Written task 1> Could you rewrite the records starting at "family: Papaveraceae" and ending at the close of the records, swapping "common name" for "vernacular name" and changing nothing else?

---- Provided text

3.0.22 Relationship between variables, categorical by continuous

Task

• Calculate mean math score, x2txmtscor, for each value of parental education, x2paredu

#first, investigate parental education [print in console]
hsls_small %>% count(x2paredu) 

# using dplyr to get average math score by parental education level [print in console]
hsls_small %>% group_by(x2paredu) %>%
    summarise_at(.vars = vars(x2txmtscor),
                 .funs = funs(mean, .args = list(na.rm = TRUE))) 
#> Warning: `funs()` was deprecated in dplyr 0.8.0.

#> Warning: Please use a list of either functions or lambdas: 
#> 
#>   # Simple named list: 
#>   list(mean = mean, median = median)
#> 
#>   # Auto named with `tibble::lst()`: 
#>   tibble::lst(mean, median)
#> 
#>   # Using lambdas
#>   list(~ mean(., trim = .2), ~ median(., na.rm = TRUE))

--------
---- Stored rows

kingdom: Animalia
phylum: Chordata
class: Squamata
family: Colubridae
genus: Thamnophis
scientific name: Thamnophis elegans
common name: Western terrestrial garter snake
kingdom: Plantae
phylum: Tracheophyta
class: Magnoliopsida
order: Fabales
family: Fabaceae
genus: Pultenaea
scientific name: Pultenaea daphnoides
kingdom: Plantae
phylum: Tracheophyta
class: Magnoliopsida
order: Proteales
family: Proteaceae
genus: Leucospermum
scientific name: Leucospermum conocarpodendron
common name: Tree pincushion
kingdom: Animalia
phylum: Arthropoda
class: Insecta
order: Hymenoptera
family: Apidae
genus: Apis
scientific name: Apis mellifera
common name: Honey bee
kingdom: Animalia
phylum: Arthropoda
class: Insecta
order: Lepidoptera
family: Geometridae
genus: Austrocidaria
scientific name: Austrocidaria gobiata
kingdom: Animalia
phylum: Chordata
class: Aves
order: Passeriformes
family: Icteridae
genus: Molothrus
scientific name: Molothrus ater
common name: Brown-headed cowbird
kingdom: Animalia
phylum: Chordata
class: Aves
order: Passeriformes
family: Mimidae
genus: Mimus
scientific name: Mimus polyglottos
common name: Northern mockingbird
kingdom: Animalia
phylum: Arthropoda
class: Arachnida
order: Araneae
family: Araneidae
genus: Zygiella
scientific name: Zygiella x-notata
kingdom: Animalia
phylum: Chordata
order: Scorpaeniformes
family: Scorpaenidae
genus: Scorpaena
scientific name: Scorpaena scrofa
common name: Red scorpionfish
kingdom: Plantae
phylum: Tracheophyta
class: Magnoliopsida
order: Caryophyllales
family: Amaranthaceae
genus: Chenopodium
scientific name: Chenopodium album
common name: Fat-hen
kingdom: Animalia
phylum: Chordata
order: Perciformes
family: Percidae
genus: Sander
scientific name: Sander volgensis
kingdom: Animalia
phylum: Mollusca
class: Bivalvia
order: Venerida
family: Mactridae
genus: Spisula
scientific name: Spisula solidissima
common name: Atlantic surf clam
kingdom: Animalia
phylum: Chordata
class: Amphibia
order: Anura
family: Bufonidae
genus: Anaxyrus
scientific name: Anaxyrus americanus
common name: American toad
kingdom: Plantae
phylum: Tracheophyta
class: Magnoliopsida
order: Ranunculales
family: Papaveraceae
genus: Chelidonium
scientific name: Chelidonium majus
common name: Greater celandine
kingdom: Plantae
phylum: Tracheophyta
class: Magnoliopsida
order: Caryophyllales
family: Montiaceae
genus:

--------

Written task 2> Can you continue the R text on mean math score by parental education from the point where it stops?

Task result 1>
family: Papaveraceae
genus: Chelidonium
scientific name: Chelidonium majus
vernacular name: Greater celandine
kingdom: Plantae
phylum: Tracheophyta
class: Magnoliopsida
order: Caryophyllales
family: Montiaceae
genus:

Task result 2>
#> # A tibble: 8 × 2
#>   x2paredu                                                            x2txmtscor
#>   <dbl+lbl>                                                                <dbl>
#> 1 -8 [Unit non-response]                                                    -8  
#> 2  1 [Less than high school]                                                44.3
#> 3  2 [High school diploma or GED or alterntive HS credential]               47.2
#> 4  3 [Certificate/diploma from school providing occupational trainin…       46.4
#> 5  4 [Associate's degree]                                                   48.9
#> 6  5 [Bachelor's degree]                                                    53.3
#> 7  6 [Master's degree]                                                      55.6
#> 8  7 [Ph.D/M.D/Law/other high lvl prof degree]                              58.9

3.0.23 Relationship between variables, categorical by continuous

Task

• Calculate mean math score, x2txmtscor, for each value of x2paredu

For checking data quality, helpful to calculate other stats besides mean

hsls_small %>% group_by(x2paredu) %>% #[print in console]
    summarise_at(.vars = vars(x2txmtscor),
                 .funs = funs(mean, min, max, .args = list(na.rm = TRUE)))
#> Warning: `funs()` was deprecated in dplyr 0.8.0.

#> Warning: Please use a list of either functions or lambdas: 
#> 
#>   # Simple named list: 
#>   list(mean = mean, median = median)
#> 
#>   # Auto named with `tibble::lst()`: 
#>   tibble::lst(mean, median)
#> 
#>   # Using lambdas
#>   list(~ mean(., trim = .2), ~ median(., na.rm = TRUE))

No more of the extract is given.